§ **ABOUT THIS TASK**
Gather the lines below that include the string "left", copying each in full.

+++ ENTRIES PROVIDED +++

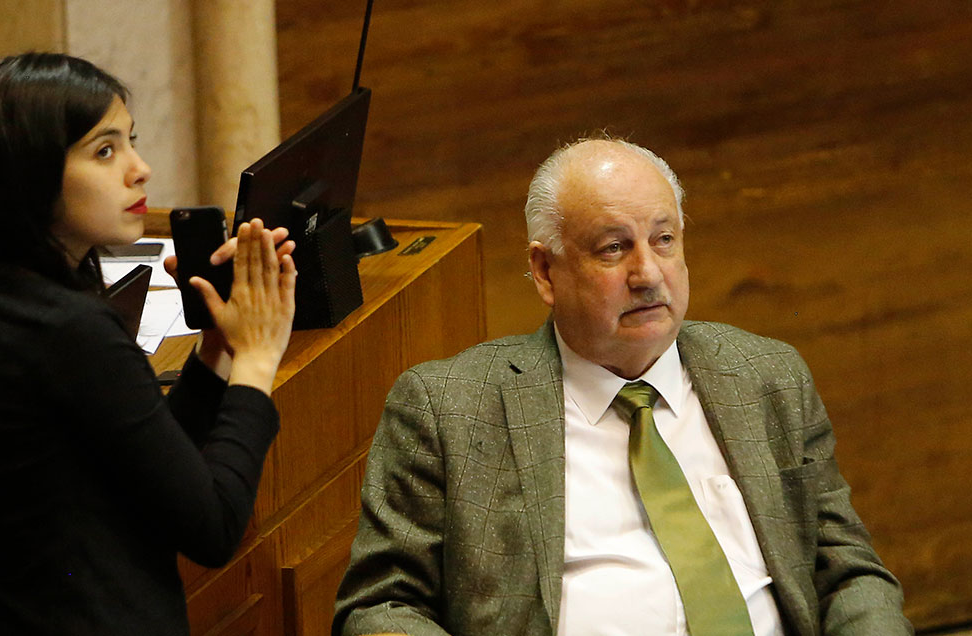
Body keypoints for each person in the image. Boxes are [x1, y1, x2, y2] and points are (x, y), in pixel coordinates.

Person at [334, 138, 912, 635]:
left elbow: (848, 572)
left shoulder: (766, 376)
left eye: (664, 240)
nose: (648, 274)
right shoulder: (450, 409)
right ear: (545, 271)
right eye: (614, 248)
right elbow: (381, 608)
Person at [0, 53, 296, 634]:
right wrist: (259, 360)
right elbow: (213, 526)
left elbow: (142, 461)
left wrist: (218, 350)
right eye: (104, 151)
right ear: (30, 174)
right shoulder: (68, 331)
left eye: (129, 143)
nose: (140, 170)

+++

§ **TASK RESULT**
left elbow: (848, 572)
left shoulder: (766, 376)
left eye: (664, 240)
left elbow: (142, 461)
left wrist: (218, 350)
left eye: (129, 143)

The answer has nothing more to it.